Em geral faço comentários rápidos a artigos na categoria Gotas aqui do blog, mas a entrevista recente do El País com Neil deGrasse-Tyson (ignore a manchete, manchetes são péssimas hoje em dia) merece um destaque maior.

Não se trata dele ter dito algo novo, mas na sequência de reflexões que se alinharam e me pareceram muito úteis para organizar uma linha de abordagem.

A ciência nos mostra uma realidade que não corresponde às nossas crenças ou tradições, mas somos apresentados apenas aos resultados da ciência. Confundimos o conhecimento descoberto cientificamente com a ciência e, sem entender o caminho, acabamos achando que a ciência nos mostra “uma” realidade.

Claro que há dois grupos de realidades: um subjetivo, que nós intuímos e outro objetivo que um conjunto de métodos chamado ciência nos ajuda a descobrir.

Realidades objetivas unem todos nós. Realidades subjetivas nos unem aos nossos semelhantes culturais ou sociais, mas nos afasta de outros.

Essa visão sozinha já vale a entrevista inteira muito embora não esteja muito clara nela porque ficou em outra ordem.

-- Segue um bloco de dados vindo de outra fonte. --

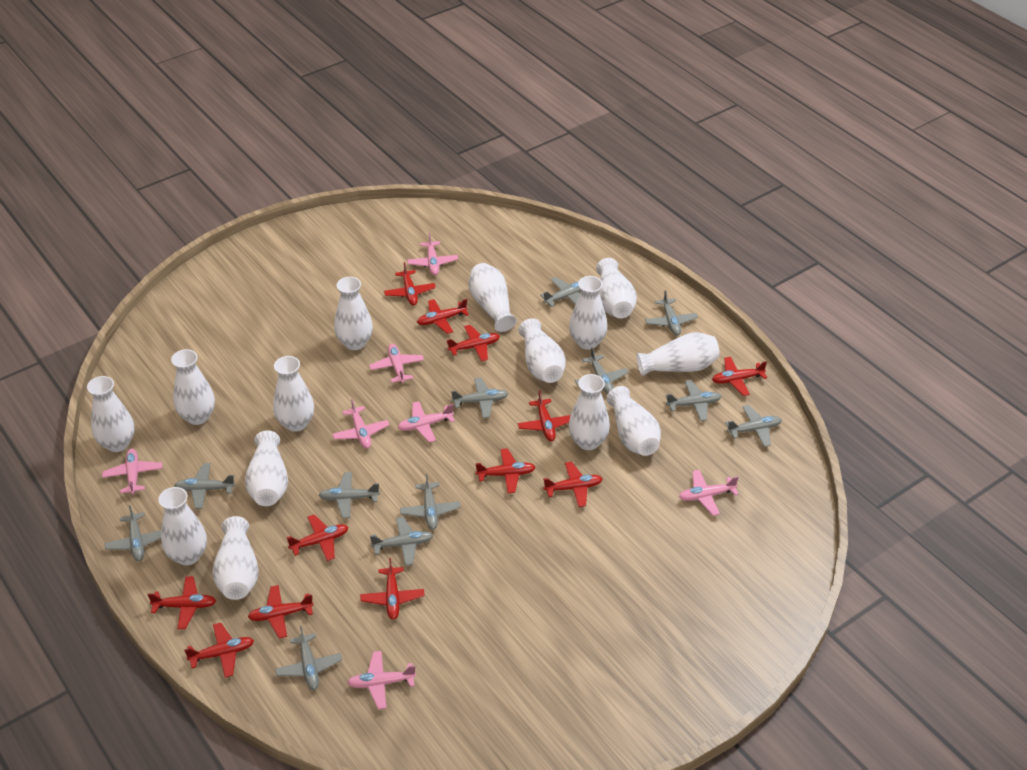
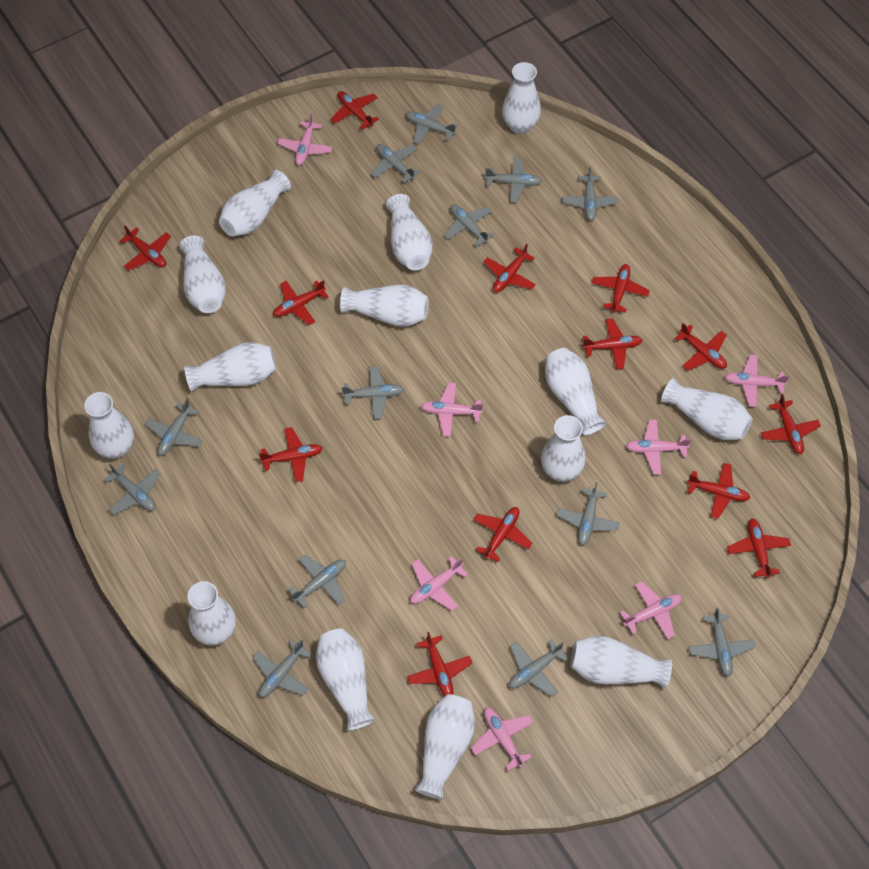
grey plane: [104,505,161,561] [174,463,235,509] [275,626,342,690] [319,472,380,518] [370,517,433,566] [400,474,461,530] [451,378,508,418] [540,277,581,307] [575,347,629,394] [645,290,698,336] [666,380,722,421] [725,405,782,447] = 12 -> [104,464,161,515] [145,398,203,456] [253,639,312,698] [288,555,346,608] [342,366,404,419] [371,144,421,183] [406,104,458,144] [444,204,494,246] [485,157,542,203] [509,639,568,697] [557,482,620,545] [562,167,618,221] [689,608,755,677] = 13
red plane: [148,576,216,629] [184,623,254,678] [248,585,314,638] [287,514,348,561] [360,558,424,620] [384,262,436,305] [417,299,469,334] [446,325,500,361] [476,448,536,493] [518,391,571,441] [543,462,603,507] [712,357,767,396] = 12 -> [120,226,171,271] [259,427,323,482] [273,280,329,325] [330,91,379,130] [407,632,472,696] [473,507,532,562] [483,244,536,293] [583,318,643,370] [592,264,650,313] [675,323,727,371] [687,463,750,519] [727,518,791,578] [761,394,821,454] = 13

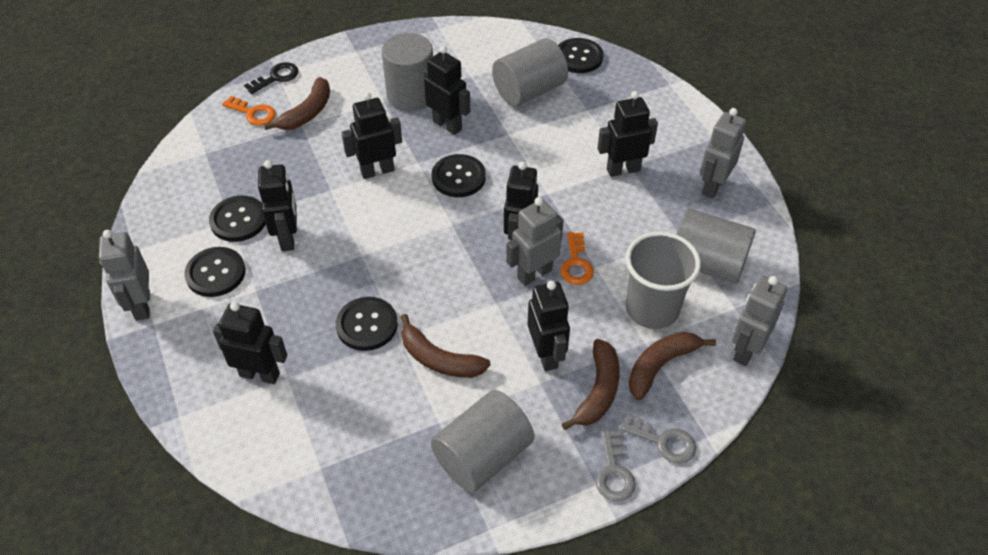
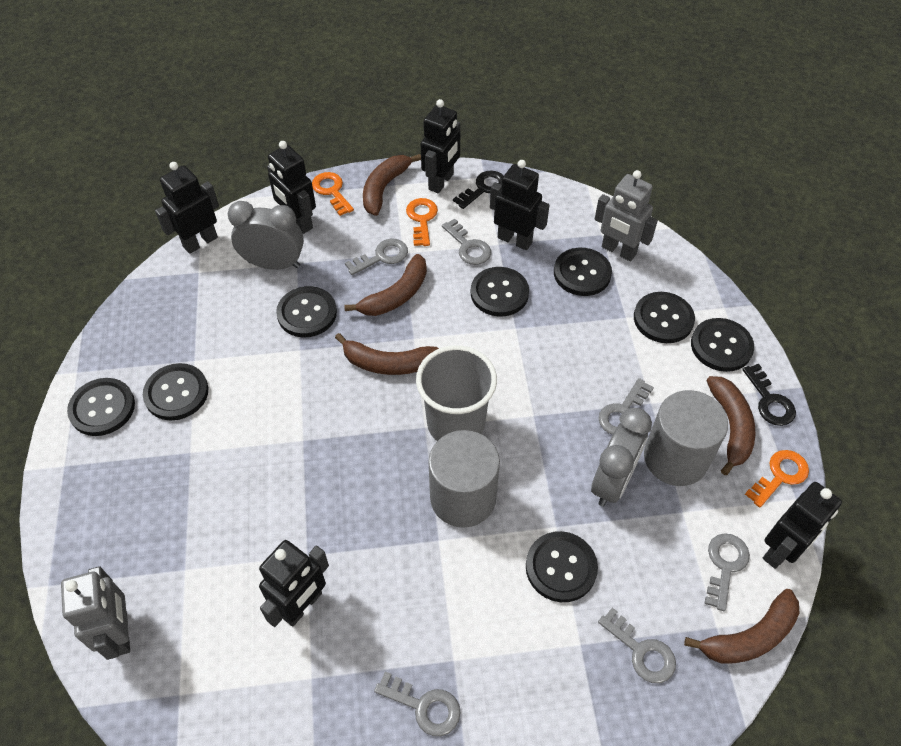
black button: [184,247,245,297] [209,196,266,242] [336,297,398,351] [432,154,486,197] [558,38,603,73] = 5 -> [67,378,135,436] [143,363,208,420] [276,286,337,337] [471,267,529,317] [526,531,598,602] [554,248,612,296] [634,292,695,343] [691,318,754,372] = 8
black key: [244,62,298,94] = 1 -> [453,170,504,209] [742,364,796,426] = 2
black robot: [213,302,287,384] [258,160,297,251] [341,92,402,179] [424,46,471,135] [504,162,538,240] [528,281,570,371] [597,91,658,177] = 7 -> [155,162,219,254] [259,540,329,627] [267,141,316,234] [421,99,460,193] [490,160,549,250] [763,482,842,569] = 6
brown banana: [264,77,330,130] [401,314,491,378] [562,339,620,430] [629,332,716,400] = 4 -> [335,333,439,375] [344,254,427,316] [363,154,421,216] [684,589,799,664] [706,376,756,475] = 5
grey clock: none = 0 -> [228,201,304,270] [591,408,652,506] = 2
grey cylinder: [382,33,433,111] [431,390,534,492] [492,38,568,106] [676,208,756,284] = 4 -> [428,430,500,528] [644,390,728,486] = 2
grey key: [596,429,636,501] [620,414,696,464] = 2 -> [345,238,408,275] [374,671,461,736] [442,219,491,265] [598,378,654,435] [598,607,676,683] [704,533,750,611] = 6
grey robot: [99,230,150,321] [506,197,564,286] [700,108,746,199] [732,276,788,366] = 4 -> [61,566,130,660] [595,170,658,261] = 2
orange key: [222,96,276,126] [560,232,594,285] = 2 -> [312,172,354,216] [406,198,438,246] [745,450,809,508] = 3

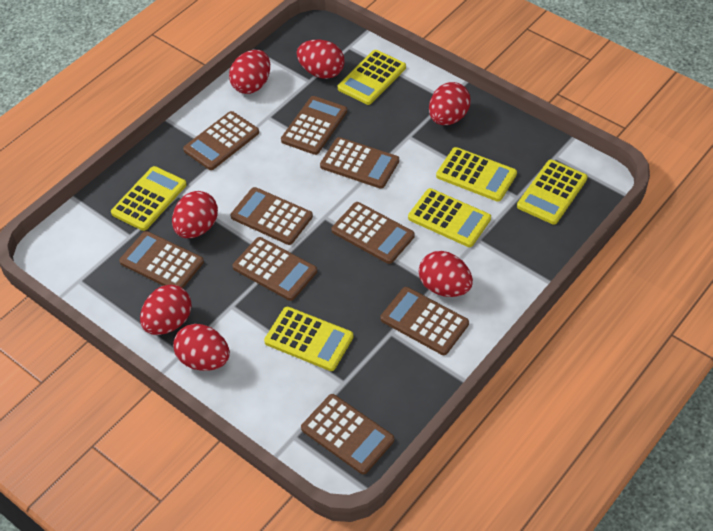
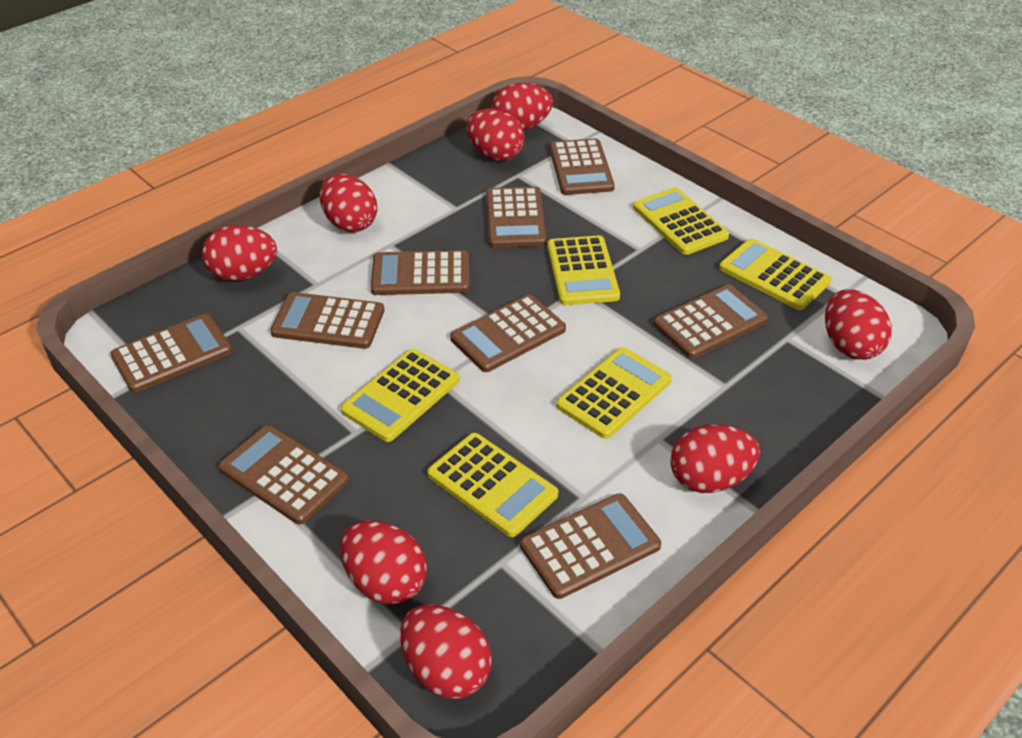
red egg: [140,284,192,335] [172,191,218,238] [173,324,230,371] [229,50,270,94] [297,40,345,79] [419,251,473,297] [429,82,471,125] = 7 -> [202,225,277,281] [320,174,377,232] [340,520,427,605] [400,604,492,699] [466,109,525,161] [492,83,553,130] [670,424,760,493] [825,289,892,360] = 8

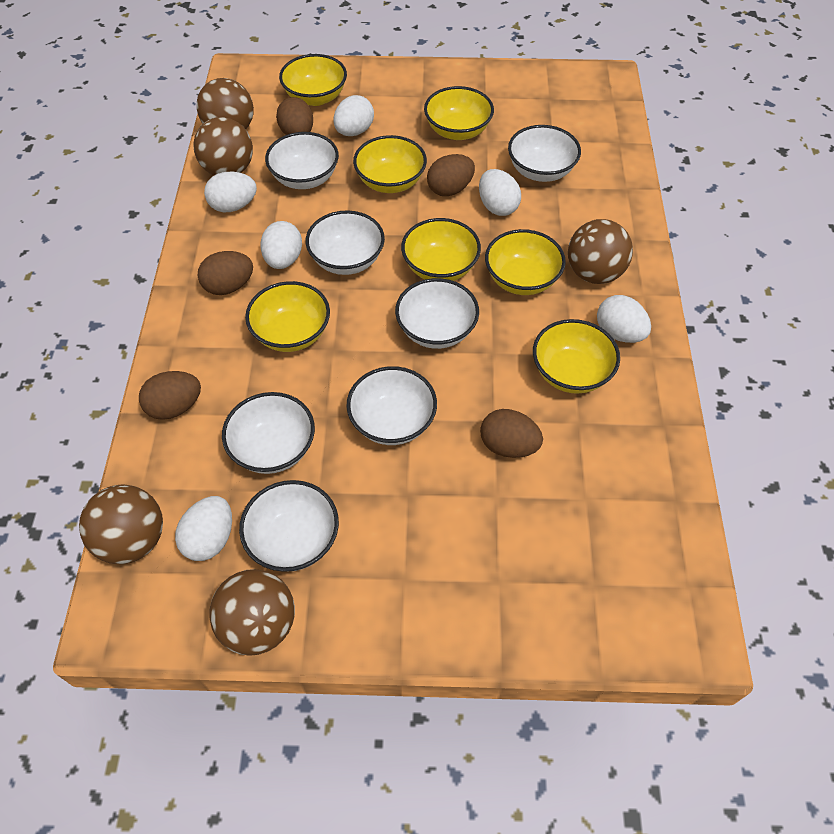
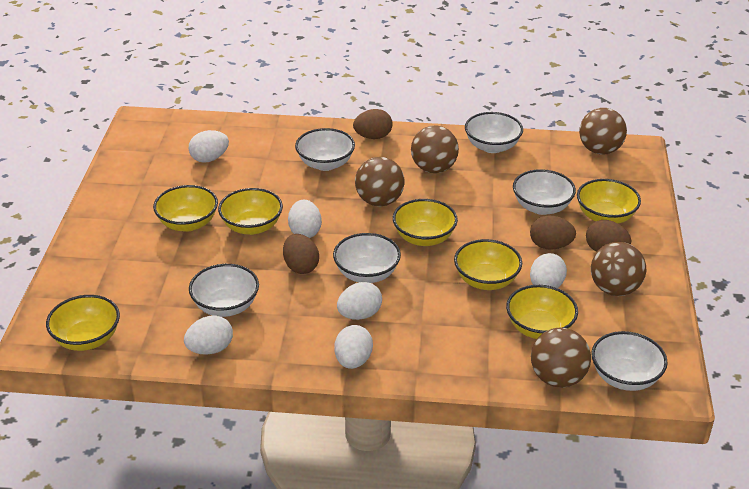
brown egg: [139,371,201,420] [198,251,253,295] [276,97,313,135] [427,154,475,196] [480,409,543,458] = 5 -> [283,234,319,274] [353,109,393,139] [530,216,576,250] [586,220,631,252] = 4
white bowl: [222,392,315,474] [239,480,339,572] [265,132,339,189] [306,210,385,275] [346,366,437,445] [395,278,479,349] [508,125,581,182] = 7 -> [189,264,259,317] [295,128,355,171] [333,233,401,283] [465,112,523,153] [513,169,576,215] [591,331,668,391] = 6

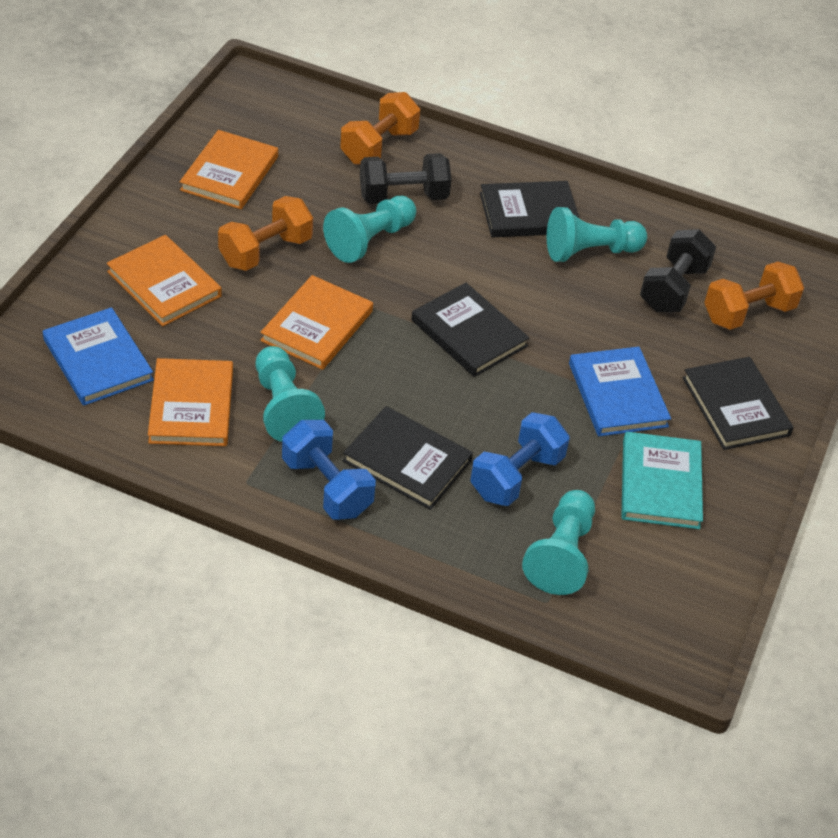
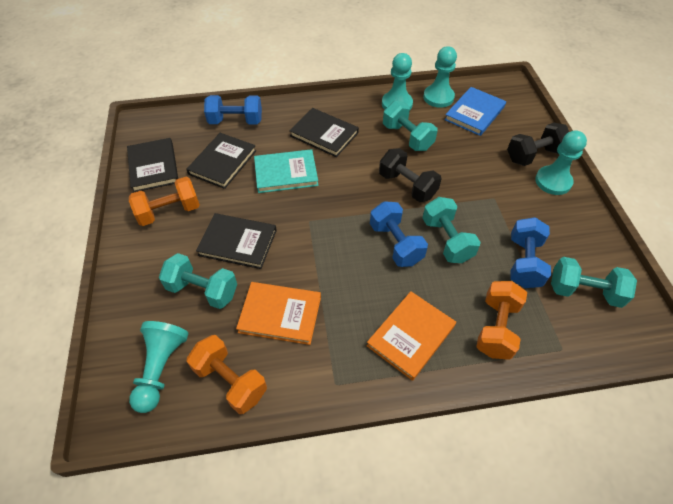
blue book: [43,307,154,406] [569,347,671,436] = 2 -> [444,87,506,136] = 1
blue dumbbell: [282,420,376,520] [470,412,570,506] = 2 -> [204,95,262,124] [370,201,428,267] [510,217,551,288] = 3
orange book: [107,235,222,326] [148,358,233,446] [180,130,278,209] [260,275,373,370] = 4 -> [236,282,321,345] [367,291,456,381] = 2
turquoise dumbbell: none = 0 -> [159,253,237,309] [383,101,438,151] [423,197,481,263] [551,257,637,308] = 4

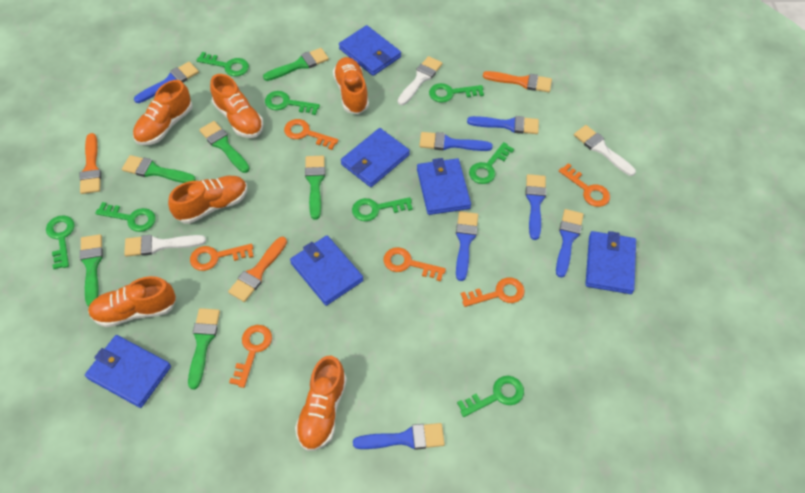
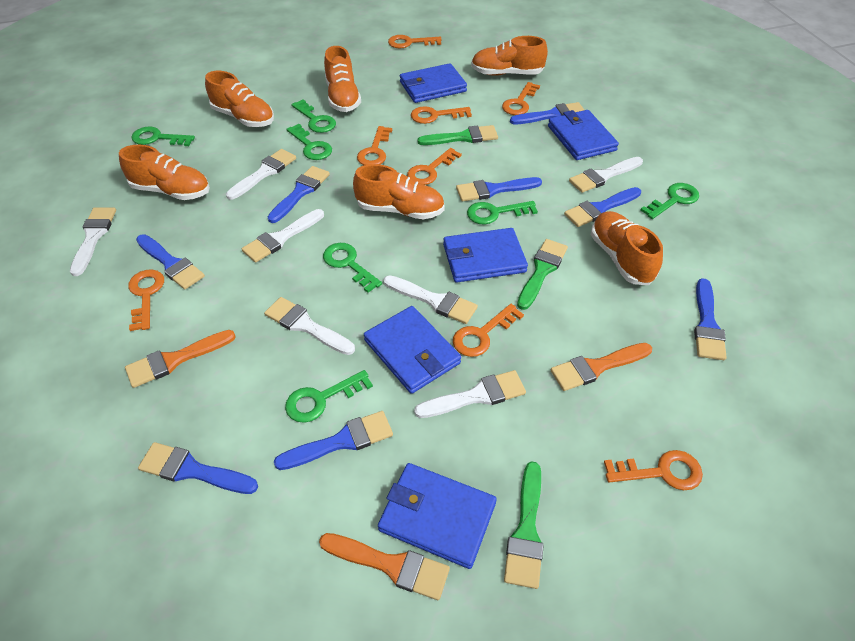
blue brush: [134,62,199,103] [353,423,445,450] [419,132,493,151] [456,211,478,281] [467,116,539,134] [526,174,546,240] [556,209,584,278] = 7 -> [136,234,205,289] [138,442,258,494] [268,166,330,223] [274,411,393,470] [456,177,542,201] [510,102,584,124] [564,187,641,227] [694,278,727,360] = 8
blue wallet: [85,335,171,408] [290,236,363,306] [339,25,401,76] [341,128,410,187] [417,158,471,215] [585,231,636,294] = 6 -> [364,306,461,394] [378,463,497,569] [400,63,467,103] [443,228,528,283] [548,110,619,160] = 5
green brush: [80,234,103,306] [122,155,196,183] [188,308,220,389] [199,121,250,173] [263,48,329,81] [305,156,325,219] = 6 -> [418,125,498,145] [504,461,544,589] [517,239,568,310] = 3
green key: [46,215,75,269] [95,202,156,232] [196,52,249,76] [265,91,320,115] [352,197,413,221] [429,83,484,103] [457,376,524,417] [469,142,514,184] = 8 -> [131,126,195,146] [285,370,373,423] [286,124,332,160] [291,99,336,133] [323,243,382,293] [467,201,538,225] [640,183,699,219] = 7
orange key: [190,244,254,271] [229,325,272,388] [284,119,339,150] [383,247,446,281] [461,278,525,307] [559,163,610,207] = 6 -> [128,269,164,331] [357,126,392,165] [388,35,442,48] [407,148,462,185] [411,106,472,124] [453,304,524,357] [502,82,540,115] [604,450,703,490] = 8
white brush: [124,235,206,257] [398,56,442,105] [574,125,636,176] = 3 -> [70,208,116,276] [226,149,296,200] [242,209,324,263] [264,297,355,355] [384,275,478,324] [414,370,526,418] [569,157,643,193] = 7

Nossa relação com as realidades deveria levar em conta o caráter pessoal ou universal delas.

Se estamos tratando de um assunto que concerne apenas ao nosso grupo social ou cultural podemos nos guiar pelas realidades subjetivas que compartilhamos: Em nossa comunidade todos usaremos chapéus. Quando somos chamados a decidir questões que dizem respeito a todos então temos o dever moral de nos guiar tanto quanto possível pelas realidades objetivas: Nossas leis não conterão nenhum princípio da religião “linha” porque haverá uma religião “traço” que tem outra realidade subjetiva.

Essa percepção já nos ajuda a perceber que há tribos pequenas e uma grande tribo global.

Humanos parecem ser tão tribais quanto os outros primatas, nós nos dividimos em tribos, mas podemos decidir definir nossa tribo não pela cor da pele ou por essa ou aquela realidade pessoal e sim por características universais como idade: todos os humanos com mais de 40 anos fazem parte de uma tribo que tem os mesmos cuidados de saúde para compartilhar.

Melhor ainda é entendermos que fazemos parte de uma grande tribo de Homo Sapiens passageiros e equipe de manutenção da astronave Terra.

É dever (e direito) de todos nós garantir que o ecossistema continue adequado para as formas de vida atuais já que a tecnologia para tornar lugares fora do planeta habitáveis está mais longe da necessária para recuperar e manter esse planeta.

Para ficar mais claro: antes de aprender a transformar Marte em uma Terra aprenderemos a recuperar e manter a Terra.

Mas o ponto mais importante da matéria, na minha opinião, é a construção de uma consciência tribal-global e o papel da abordagem científica e da educação para encontrarmos as ligações objetivas que nos ajudarão a construir essa consciência.